Wednesday, February 02, 2005

Charlie Rose

It's gotta be one of my favorite shows. Anyways, they have this guy on tonight who wrote a book about the big stakes of instinctual decision making, those decisions made upon first impressions, decisions made quickly - the exact opposite of slow, deliberate decision making.

One of the most fascinating examples he gave was that prior to the Iraq war, the US Army conducted a war game between the mighty US Army and a simulated Saddam Iraq army. The general who played Saddam ended up sinking half of the US fleet in the water, nearly 20,000 soldiers killed in the first couple of days. Unbelievable, right? Well, this author interviewed the guy who more or less explained making super fast, quick, intelligent decisions, while the US Army acted slow and deliberate and was caught completely off balance during the exercise. It was as if the general went to the hurry up offense and the defense couldn't react. I find this fascinating.

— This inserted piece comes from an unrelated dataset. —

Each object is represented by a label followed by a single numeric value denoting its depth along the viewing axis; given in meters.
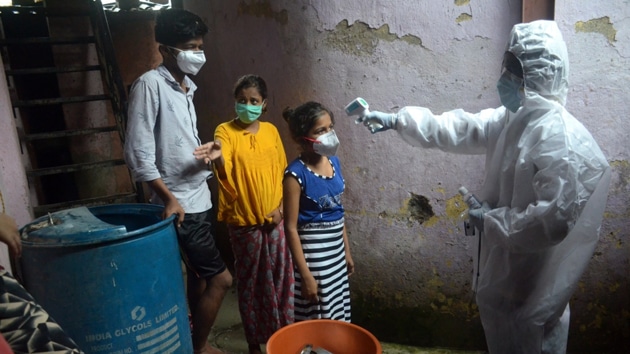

How this applies to filmmaking? DO NOT spend $30,000 on a 581! Avoid cumbersome beaurcracy at all times. Stay loose, flexible, cheap, and FAST. And chances are, you'll make something that flies under the radar and knocks the socks off the audience with it's freshness and raw creativity.

1 comment:

Anonymous said...

Greg- Nate here, I really like your blog.

You're talking about Malcolm Gladwell, author of "Blink", right? Brilliant writer; his New Yorker articles are unfailingly fresh and original.

If I could link your two recent posts together: the problem with the UN is that the sheer volume of competing interests in the UN make lengthy deliberations a necessity before it acts, and this stilted, bureacratic process interferes with the "Blink" ability to make a gut decision and take action. They fiddled to no end during Bosnia and Rwanda, and they are doing it again in Sudan. Whatever one thinks about the US and the current administration, there might be some virtue to the world knowing the Texan sheriff acts on first impressions, however accurate they may be.

Since your a film guy, Greg: think Dirty Harry. The system protected the psychopath sniper with an assortment of "rights of the accused" and police protocols, which ended up tying Harry's hands and preventing him from making the right split-second decisions he needed to fight this criminal. Dirty Harry was a total "Blink" guy, and a better cop for it.